War is surely hell, and if you enter war having been taught and believing that yours is the most moral army in the world, it can be especially hellish, because the logic of war and the logic of morality grapple with each other and rip you into pieces. Over there, a woman and child walk slowly toward you. How close do you let them come? When does caution require you to shoot? Shall you shoot to kill, or merely to wound, and if to wound, then what? Leave them to bleed, or seek aid? And over there, in that building, the one that was supposed to be vacant, that shadow in the window — a sniper preparing to shoot at you, your comrades, or a child doing his homework? You have pledged not to harm innocents, but your pledge to protect your fellows has priority. When do the pledges clash, force you to choose between what you believe and what you believe?
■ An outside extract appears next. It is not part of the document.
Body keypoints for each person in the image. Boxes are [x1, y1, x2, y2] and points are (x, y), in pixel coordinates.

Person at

In the Israeli context, these are not abstract questions, brain-teasers for sophomores studying philosophy. They are urgent questions, and there is substantial detailed commentary specifying the way a soldier is to think about them. Much of that commentary has lately been provided by Orthodox rabbis, but the Israeli army continues to provide both instruction and reading material directly confronting the ethical dilemmas peculiar to low-intensity warfare in congested urban spaces.
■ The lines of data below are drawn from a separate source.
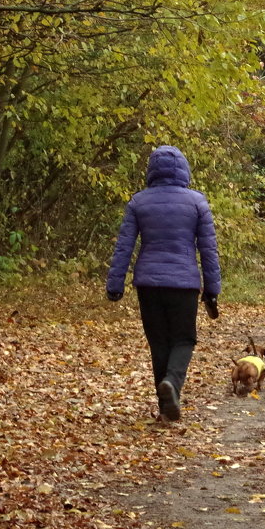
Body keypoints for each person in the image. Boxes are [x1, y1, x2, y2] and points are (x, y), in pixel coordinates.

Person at [106, 145, 221, 422]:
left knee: (158, 342)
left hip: (148, 284)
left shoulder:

But on February 27, both Haaretz and Ma’ariv reported that something rotten had happened in the course of Israel’s assault on Gaza. “Israeli forces killed Palestinian civilians under permissive rules of engagement and intentionally destroyed their property, say soldiers who fought in the offensive,” Haaretz reported. The newspaper articles were based on the transcript of an evening’s conversation with soldiers who were alumni of a gap-year pre-army preparatory program that is named after Yitzhak Rabin and was co-founded by the kibbutz movement.

As may be imagined, the reports generated a tempest of discussion and debate. The soldiers’ testimonies were early on tagged by critics as a concoction of Israel’s dissident left, hence easily dismissed. Soon enough though, the debate was displaced by other scandals and crises and by the army’s promise of a thorough investigation into the allegations — an investigation now officially concluded, the soldiers’ testimonies dismissed as hearsay, “purposely exaggerated.” But the sense that something’s amiss lingers, and additional reports of Israeli excesses from the Associated Press, Human Rights Watch, Palestinian witnesses and other Israeli soldiers have surfaced.
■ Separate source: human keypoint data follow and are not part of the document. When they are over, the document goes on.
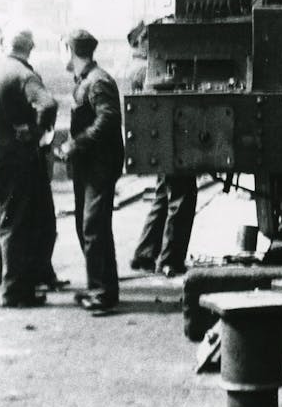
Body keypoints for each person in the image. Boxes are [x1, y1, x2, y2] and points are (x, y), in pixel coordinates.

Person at [0, 28, 57, 307]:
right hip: (8, 156)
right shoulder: (23, 75)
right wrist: (34, 132)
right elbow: (47, 104)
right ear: (29, 49)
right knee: (14, 222)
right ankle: (14, 291)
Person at [125, 21, 197, 277]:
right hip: (168, 141)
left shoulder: (136, 67)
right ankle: (169, 260)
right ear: (139, 43)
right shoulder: (143, 69)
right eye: (148, 38)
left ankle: (144, 254)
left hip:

So much depends on context. Assuming there were Israeli excesses, are we talking here about the inevitable “few bad apples” who lack the requisite ethical sensitivity? Or are we talking about a climate, over the years, in which the enemy has been dehumanized, hence its brutalization rendered acceptable? Perhaps, as has been widely reported, it’s those right-wing Orthodox rabbis who have defined the conflict as a war between the Children of Light and the Children of Darkness. Or, more simply, is what happened inevitable in a densely populated urban space (human shields and all that)? Maybe it was really spawned by the clear intention of the military planners to deal heavy enough a blow to re-establish Israel’s deterrent power, and who believed that the way to do that was to go slightly berserk, to prove that Israel would not be hamstrung by its own announced commitment to moral restraint.

There’s no shortage of contextual hypotheses, and all have some explanatory value, but there’s one more of particular poignancy that’s rarely if ever put forward: The regular army is composed, in the main, of children, late teenagers. We are entitled to expect more of them than, say, spring break behavior, but it would be unfair to expect of them full-blown angst. And that, of course, may well be one reason armies everywhere prefer gung-ho 18- and 19-year-olds to reflective adults. Who needs or wants angst on the field of battle? Here, then, a question that warrants close examination: Was there a significant difference in behavior between the youngsters doing their compulsory service and the reservists, their older colleagues?

Doves, deer, tigers, ravenous wolves: Even “the most moral army in the world” cannot emerge from war unblemished. War is hell, remember?